"What the administration is proposing today is essentially rearranging the bureaucratic deck chairs on the disastrous ship that is mountaintop removal. They announced new processes for interagency coordination and the potential to review regulations, but no substantive policies to actually stop the destruction caused by mountaintop removal.
"The real questions for the administration are these: will they stop the destruction caused by mountaintop removal or not? Will they follow the Bush administration's policies of allowing enormous piles of waste to be dumped into streams, forever burying them, or not?
"While the White House and the Environmental Protection Agency have talked a good game about reviewing and, we hope, eventually ending mountaintop removal mining, their actions today are not supporting those words. In fact, the agencies are saying today that they are going to allow mountaintop removal to continue.

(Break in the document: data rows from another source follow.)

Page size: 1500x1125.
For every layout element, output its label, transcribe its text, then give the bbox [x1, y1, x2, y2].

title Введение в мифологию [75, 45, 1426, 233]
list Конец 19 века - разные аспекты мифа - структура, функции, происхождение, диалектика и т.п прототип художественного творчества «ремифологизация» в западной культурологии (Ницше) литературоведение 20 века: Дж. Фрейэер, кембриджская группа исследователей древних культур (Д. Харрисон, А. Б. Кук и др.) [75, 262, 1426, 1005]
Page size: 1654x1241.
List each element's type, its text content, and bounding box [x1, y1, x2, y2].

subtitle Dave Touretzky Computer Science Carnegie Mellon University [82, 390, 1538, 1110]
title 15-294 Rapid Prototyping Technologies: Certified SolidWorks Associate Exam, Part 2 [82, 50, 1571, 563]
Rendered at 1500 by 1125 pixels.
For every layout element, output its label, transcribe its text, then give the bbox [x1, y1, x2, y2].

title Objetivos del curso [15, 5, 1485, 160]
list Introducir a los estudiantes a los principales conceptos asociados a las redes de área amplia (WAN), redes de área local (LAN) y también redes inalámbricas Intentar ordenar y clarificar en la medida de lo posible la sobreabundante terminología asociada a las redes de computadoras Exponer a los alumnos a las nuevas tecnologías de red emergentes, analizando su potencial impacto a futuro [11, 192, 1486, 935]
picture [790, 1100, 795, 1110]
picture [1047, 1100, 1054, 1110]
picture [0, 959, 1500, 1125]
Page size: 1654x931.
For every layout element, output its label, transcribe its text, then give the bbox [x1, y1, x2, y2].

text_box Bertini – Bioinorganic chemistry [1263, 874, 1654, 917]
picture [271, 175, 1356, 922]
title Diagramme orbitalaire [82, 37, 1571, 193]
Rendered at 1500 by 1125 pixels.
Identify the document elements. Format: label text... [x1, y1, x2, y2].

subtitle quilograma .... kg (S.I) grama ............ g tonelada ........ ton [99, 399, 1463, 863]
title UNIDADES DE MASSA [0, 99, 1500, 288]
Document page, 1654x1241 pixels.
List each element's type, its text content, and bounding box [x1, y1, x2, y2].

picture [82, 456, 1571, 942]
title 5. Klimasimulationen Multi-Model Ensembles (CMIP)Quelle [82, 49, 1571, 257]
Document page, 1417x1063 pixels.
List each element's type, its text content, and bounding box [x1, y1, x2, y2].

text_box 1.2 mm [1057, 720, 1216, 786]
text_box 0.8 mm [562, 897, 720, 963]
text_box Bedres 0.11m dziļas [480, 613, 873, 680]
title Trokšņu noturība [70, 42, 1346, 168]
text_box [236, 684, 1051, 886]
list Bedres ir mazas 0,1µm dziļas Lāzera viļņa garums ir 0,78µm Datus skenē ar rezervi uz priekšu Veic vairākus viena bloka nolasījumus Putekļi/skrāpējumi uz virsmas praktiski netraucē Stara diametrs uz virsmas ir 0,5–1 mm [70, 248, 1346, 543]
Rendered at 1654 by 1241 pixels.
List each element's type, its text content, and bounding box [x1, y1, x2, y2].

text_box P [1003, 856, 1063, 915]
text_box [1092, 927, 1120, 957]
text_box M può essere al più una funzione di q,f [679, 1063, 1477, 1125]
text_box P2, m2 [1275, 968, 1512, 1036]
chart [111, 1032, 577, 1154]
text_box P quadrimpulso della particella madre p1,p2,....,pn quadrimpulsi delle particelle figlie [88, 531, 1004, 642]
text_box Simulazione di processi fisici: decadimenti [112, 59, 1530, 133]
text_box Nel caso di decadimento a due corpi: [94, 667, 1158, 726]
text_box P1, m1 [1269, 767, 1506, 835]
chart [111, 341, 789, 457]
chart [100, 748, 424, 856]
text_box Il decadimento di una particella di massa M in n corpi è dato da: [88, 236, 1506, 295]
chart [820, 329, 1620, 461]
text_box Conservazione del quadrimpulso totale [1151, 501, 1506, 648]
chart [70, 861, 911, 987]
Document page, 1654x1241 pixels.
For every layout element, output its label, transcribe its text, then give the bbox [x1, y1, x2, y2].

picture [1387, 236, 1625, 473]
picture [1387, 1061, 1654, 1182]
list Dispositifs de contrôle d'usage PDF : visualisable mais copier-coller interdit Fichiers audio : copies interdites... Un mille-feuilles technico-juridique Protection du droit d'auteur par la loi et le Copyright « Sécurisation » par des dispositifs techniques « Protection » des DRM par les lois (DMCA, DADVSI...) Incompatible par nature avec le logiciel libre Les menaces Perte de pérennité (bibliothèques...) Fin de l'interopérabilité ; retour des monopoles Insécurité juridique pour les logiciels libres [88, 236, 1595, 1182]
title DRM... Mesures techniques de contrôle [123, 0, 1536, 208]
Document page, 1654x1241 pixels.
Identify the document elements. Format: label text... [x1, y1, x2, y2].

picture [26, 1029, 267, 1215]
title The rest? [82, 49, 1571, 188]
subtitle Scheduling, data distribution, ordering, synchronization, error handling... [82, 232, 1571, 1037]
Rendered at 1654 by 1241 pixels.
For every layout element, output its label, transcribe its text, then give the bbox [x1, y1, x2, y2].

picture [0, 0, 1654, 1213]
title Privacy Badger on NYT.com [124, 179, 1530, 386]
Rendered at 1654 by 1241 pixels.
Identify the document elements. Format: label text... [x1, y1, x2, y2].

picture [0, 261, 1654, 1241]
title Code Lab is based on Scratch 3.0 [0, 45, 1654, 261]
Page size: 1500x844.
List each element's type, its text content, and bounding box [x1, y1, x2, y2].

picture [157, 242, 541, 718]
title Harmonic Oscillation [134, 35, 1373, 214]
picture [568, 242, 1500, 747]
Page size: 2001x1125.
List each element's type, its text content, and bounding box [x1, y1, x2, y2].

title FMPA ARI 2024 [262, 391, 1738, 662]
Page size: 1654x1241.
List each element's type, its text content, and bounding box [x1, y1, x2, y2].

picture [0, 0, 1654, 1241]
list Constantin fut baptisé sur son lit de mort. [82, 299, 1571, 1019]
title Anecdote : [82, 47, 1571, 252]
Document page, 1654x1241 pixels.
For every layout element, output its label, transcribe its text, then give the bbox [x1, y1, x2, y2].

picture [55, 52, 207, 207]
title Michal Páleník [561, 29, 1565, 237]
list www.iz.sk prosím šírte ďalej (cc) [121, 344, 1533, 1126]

"Until the White House announces that it will stop the blowing up of mountains and burying of streams, we cannot support their policies, regardless of what process is used to review the mines on a case by case basis.
"CEQ Chair Nancy Sutley's statement today is that the administration is doing what it can on mountaintop removal under current law and regulations. But these are regulations changed by the Bush administration in an attempt to legalize a practice that is contrary to the Clean Water Act. The Obama administration could easily change the regulations back to restore longstanding prohibitions on burying streams and rivers with waste, but they seem to be hiding behind an excuse that their hands are tied. It is simply incorrect for the White House to imply that it is powerless to change the law. If the Clean Water Act were enforced, it would prohibit this type of stream destruction.
"We are disappointed that the people of Appalachia and their community watersheds will continue to be the sacrificial lamb for our nation's dependence on coal. Despite the strength of the Clean Water Act and the clear direction that perennial and intermittent streams cannot be buried and destroyed, mountaintop removal mining will continue unabated. The valleys, streams, forests, mountains and communities of Appalachia are facing a bleak future indeed.
"We hope that at some point soon the Obama administration will actually do something to stop mountaintop removal before more of Appalachia is permanently destroyed."